“If you’re in trouble, or hurt or need – go to the poor people. They’re the only ones that’ll help – the only ones.”
John Steinbeck, The Grapes of Wrath
When I worked in schools, I had a teacher tell me that a kid was an asshole. I looked at her like her face was on fire. That kid was not an asshole, that kid was treated like an asshole and was acting accordingly.
Over the years I’ve had countless clients that grew up in poverty tell me about the shameful moments they experienced trying to negotiate the middle and upper class.
If your parents don’t teach you kindness or compassion, where are you going to learn how to negotiate social situations? If your parents don’t teach you to say “thank you” how will you learn when and where it’s appropriate to extend gratitude. If your parents don’t teach you or show you how to eat properly, where will you learn to do this?
If your parents or family don’t value education or teach you how to critically think, how will you learn to do this? What’s more, what about kids that are actively discouraged from education or learning?

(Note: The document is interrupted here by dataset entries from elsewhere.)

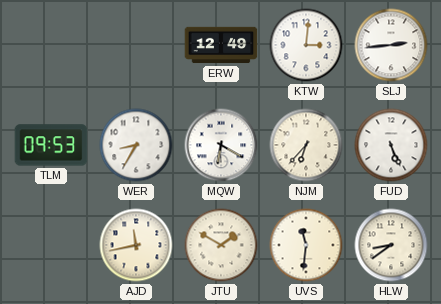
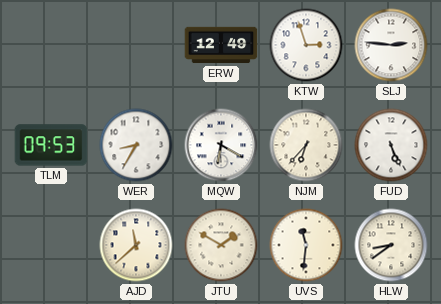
KTW: 3:01 -> 2:57
SLJ: 2:44 -> 2:46
AJD: 11:43 -> 11:38
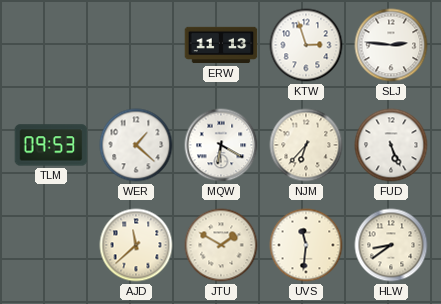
ERW: 12:49 -> 11:13
WER: 8:35 -> 1:22
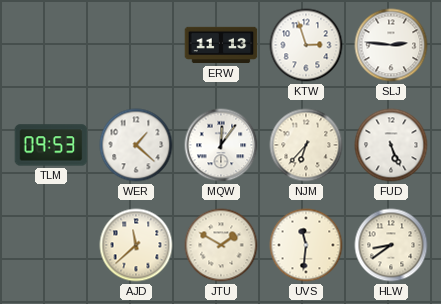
MQW: 6:20 -> 12:06
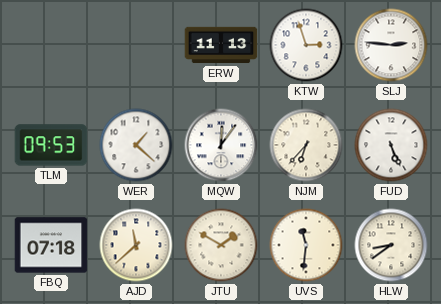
FBQ: none -> 07:18
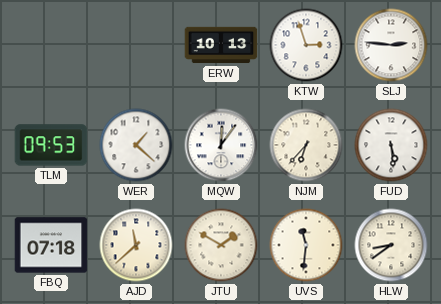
ERW: 11:13 -> 10:13
FUD: 5:26 -> 5:29
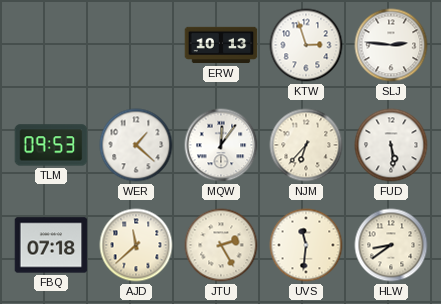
JTU: 1:50 -> 2:25
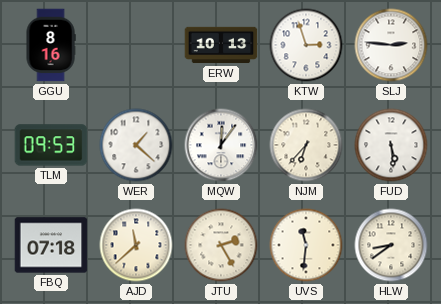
GGU: none -> 8:16
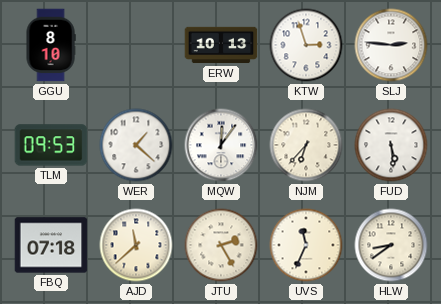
GGU: 8:16 -> 8:10
UVS: 11:31 -> 11:34
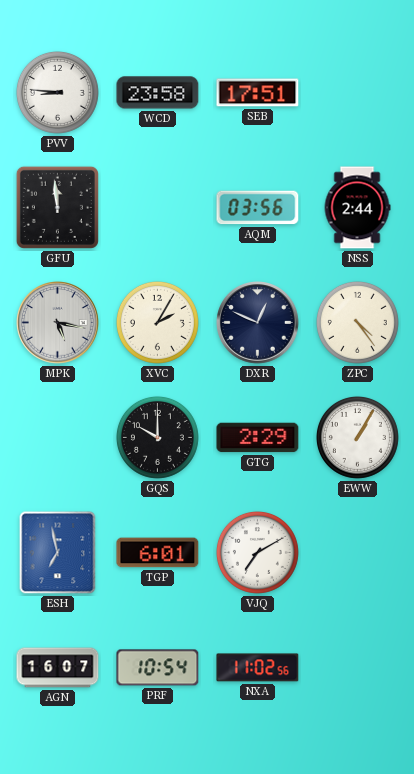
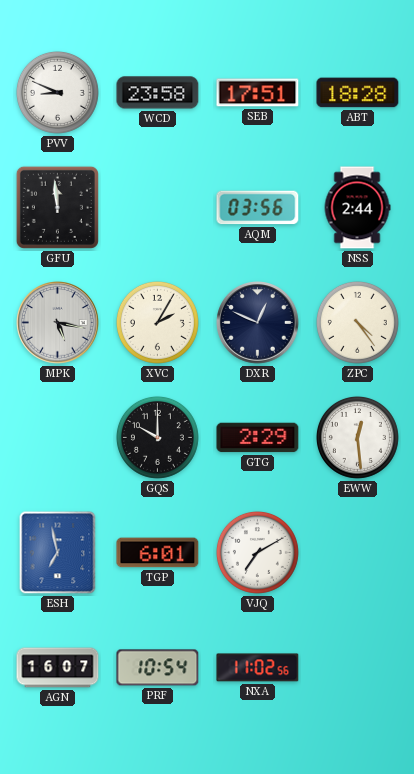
PVV: 8:46 -> 8:49
ABT: none -> 18:28
EWW: 1:05 -> 12:29
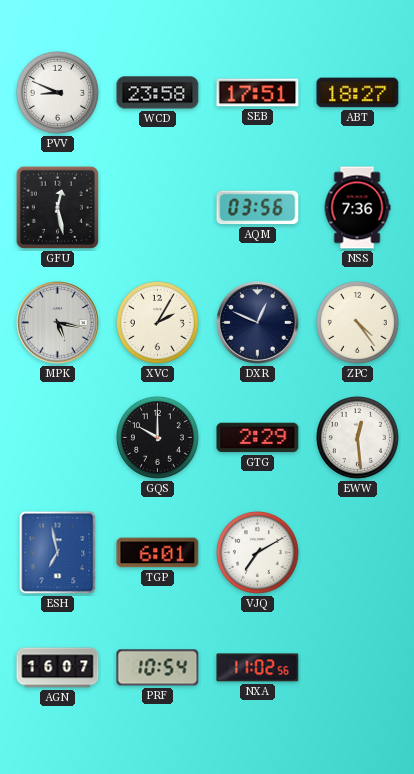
ABT: 18:28 -> 18:27
GFU: 11:59 -> 12:28
NSS: 2:44 -> 7:36
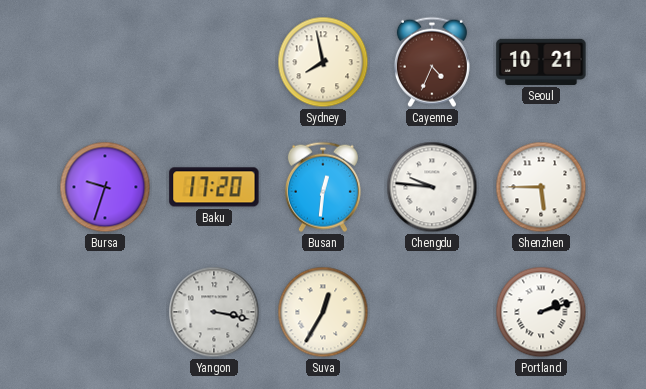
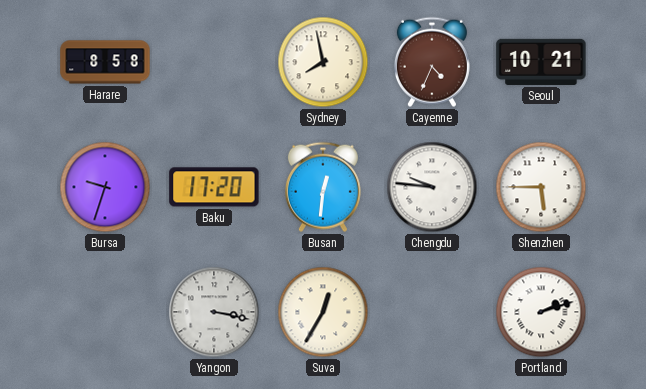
Harare: none -> 8:58
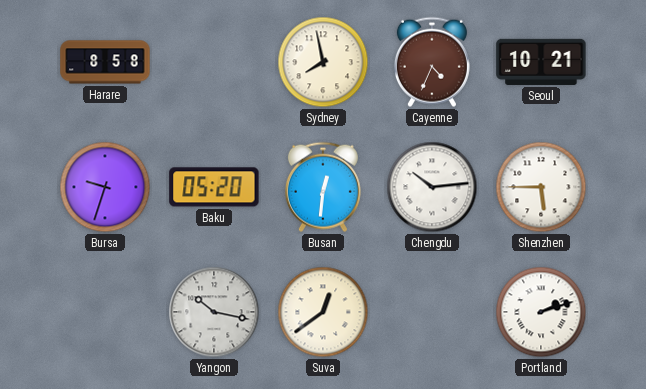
Baku: 17:20 -> 05:20
Chengdu: 9:46 -> 10:14
Yangon: 3:17 -> 10:17
Suva: 12:35 -> 12:39
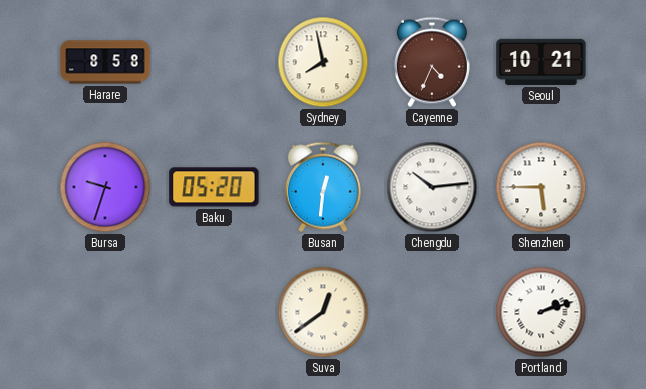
Yangon: 10:17 -> none
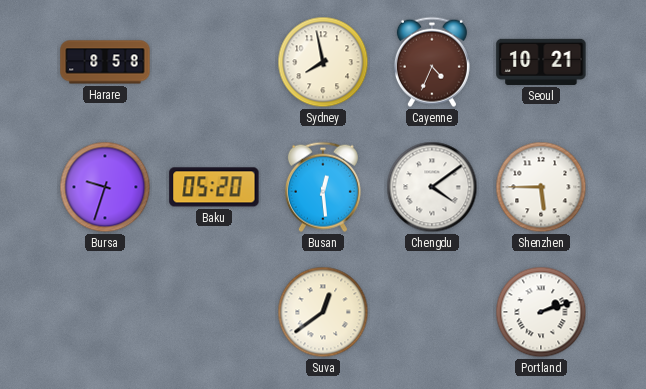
Busan: 12:31 -> 12:29
Chengdu: 10:14 -> 4:09
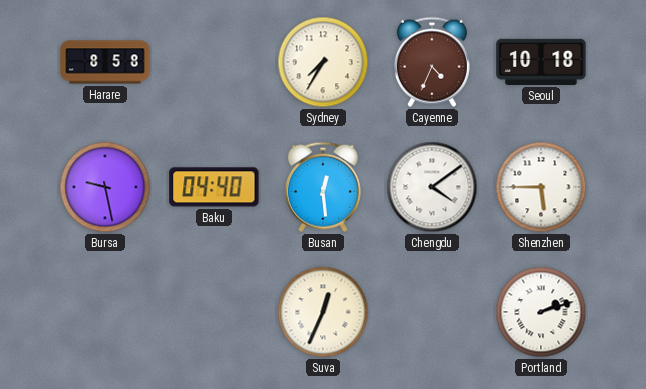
Sydney: 7:58 -> 7:35
Seoul: 10:21 -> 10:18
Bursa: 9:33 -> 9:28
Baku: 05:20 -> 04:40
Suva: 12:39 -> 12:34
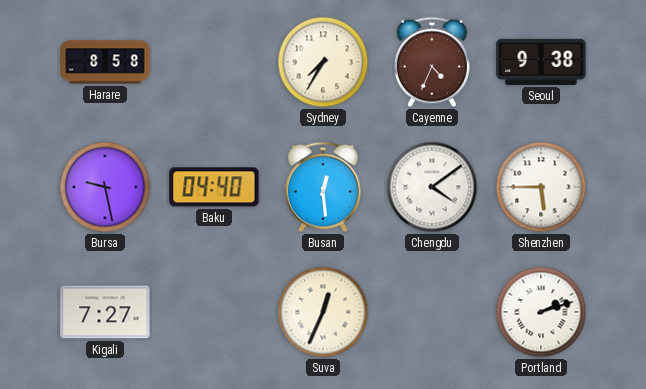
Seoul: 10:18 -> 9:38
Kigali: none -> 7:27
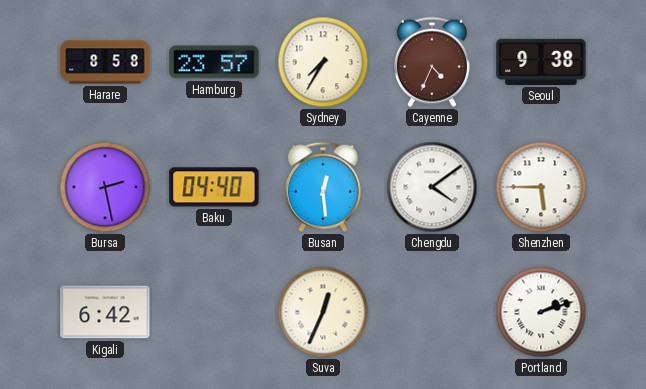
Hamburg: none -> 23:57
Bursa: 9:28 -> 2:28
Kigali: 7:27 -> 6:42
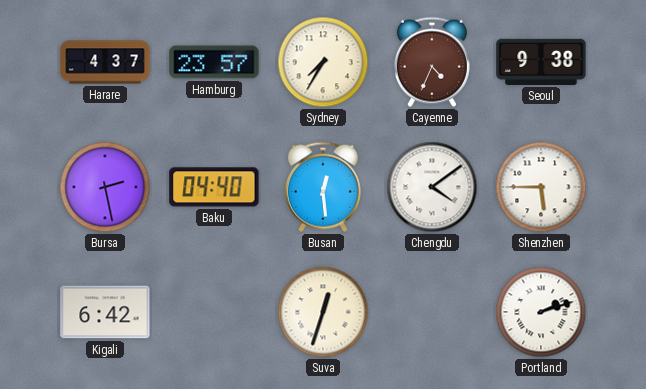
Harare: 8:58 -> 4:37
Suva: 12:34 -> 12:33
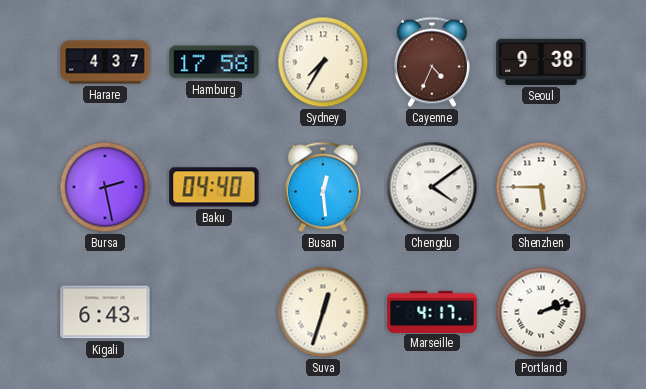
Hamburg: 23:57 -> 17:58
Kigali: 6:42 -> 6:43
Marseille: none -> 4:17
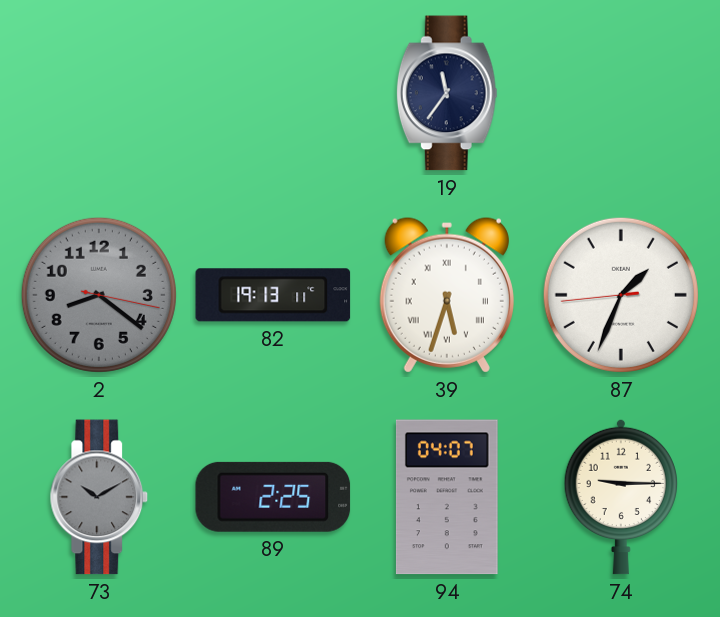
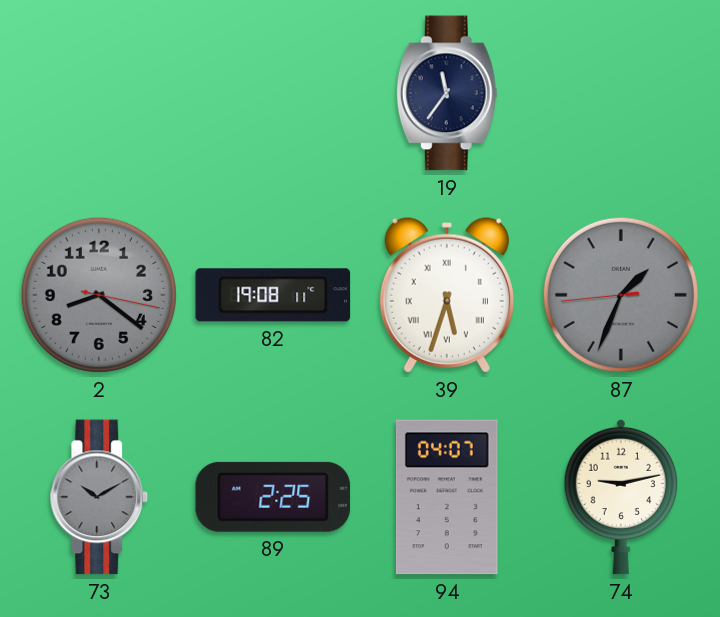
82: 19:13 -> 19:08
87 dial: white -> grey
74: 9:15 -> 9:13
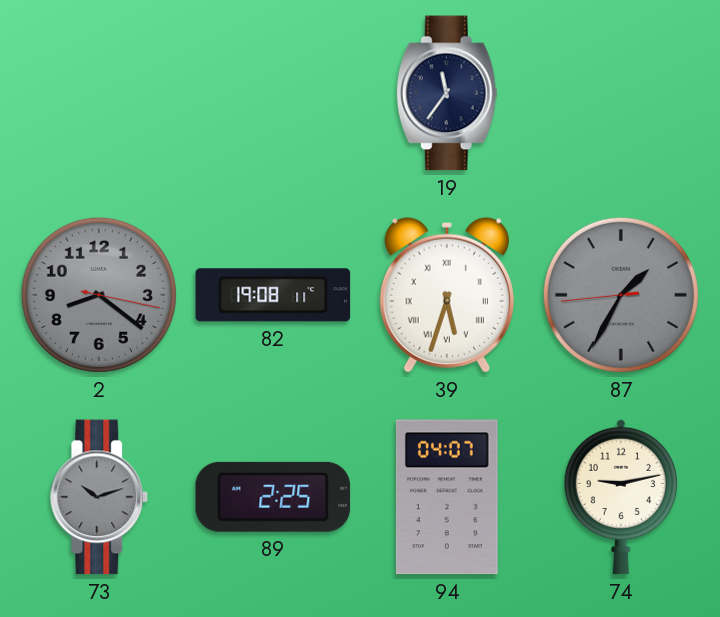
87: 1:33 -> 1:34
73: 10:10 -> 10:12
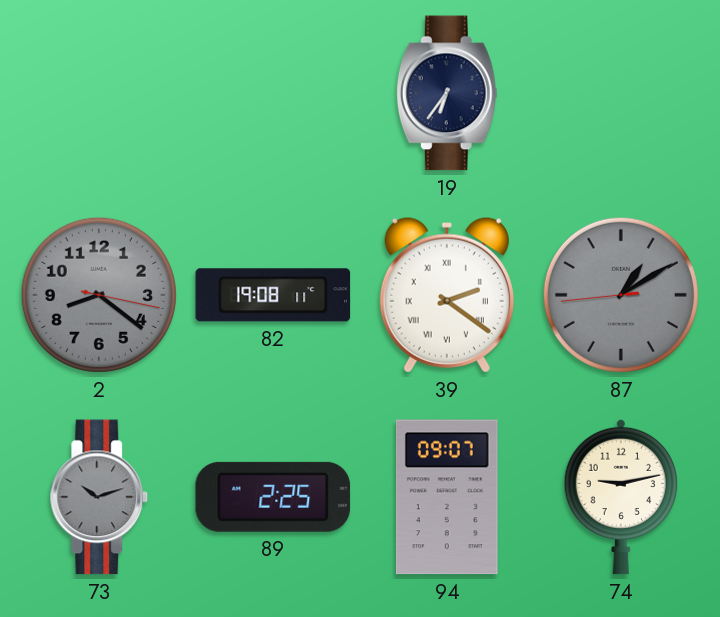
19: 11:36 -> 6:36
39: 5:33 -> 2:21
87: 1:34 -> 1:09
94: 04:07 -> 09:07
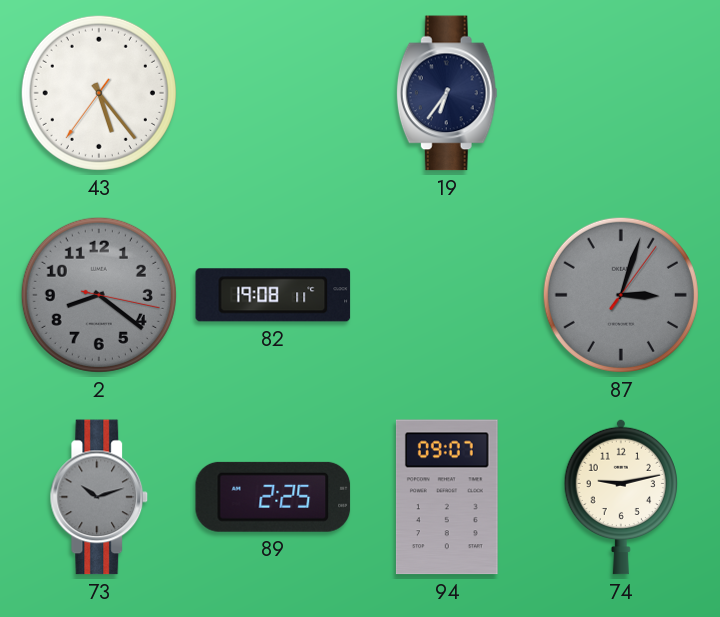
43: none -> 5:23
39: 2:21 -> none
87: 1:09 -> 3:03
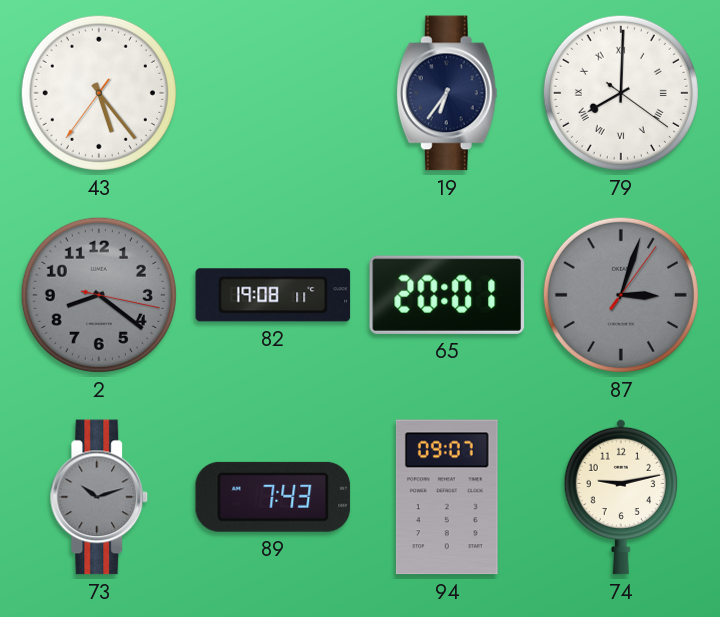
79: none -> 8:00
65: none -> 20:01
89: 2:25 -> 7:43
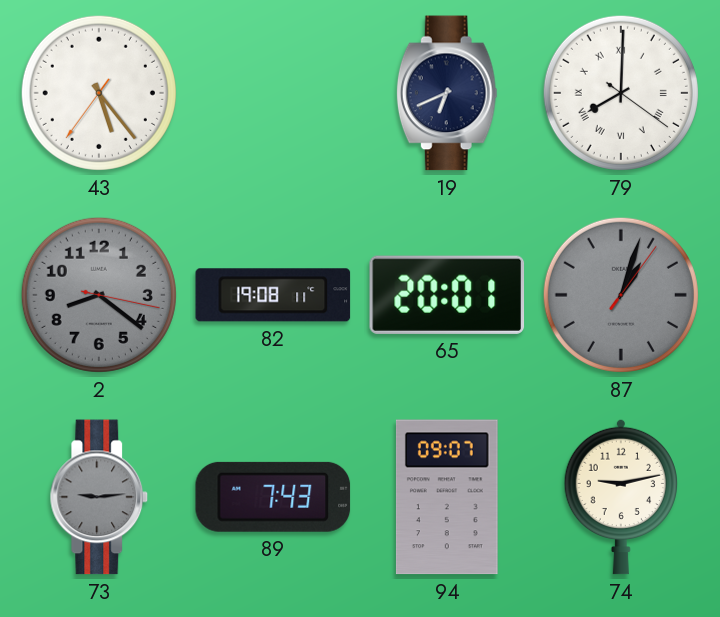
19: 6:36 -> 6:41
87: 3:03 -> 1:03
73: 10:12 -> 9:14
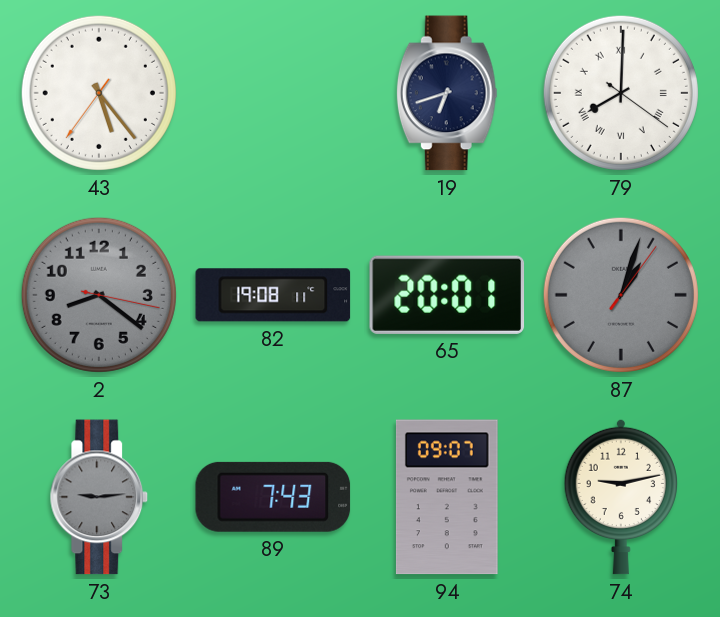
19: 6:41 -> 6:42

If you’ve lived your life in the well insulated middle or upper class caste it’s easy to assume that everyone shares your life experience and “should just know how to act” but this is not the case for millions of American children.
We are not born with manners, education, and social etiquette. Those are taught. Often, by the time a child reaches school age they have already started learning from their family culture.
That kid wasn’t an asshole, he was doing what he was taught and really confused as to why it “works” at home and gets him in trouble at school. And, the approval of his family always mattered more.
Consider the context before you judge.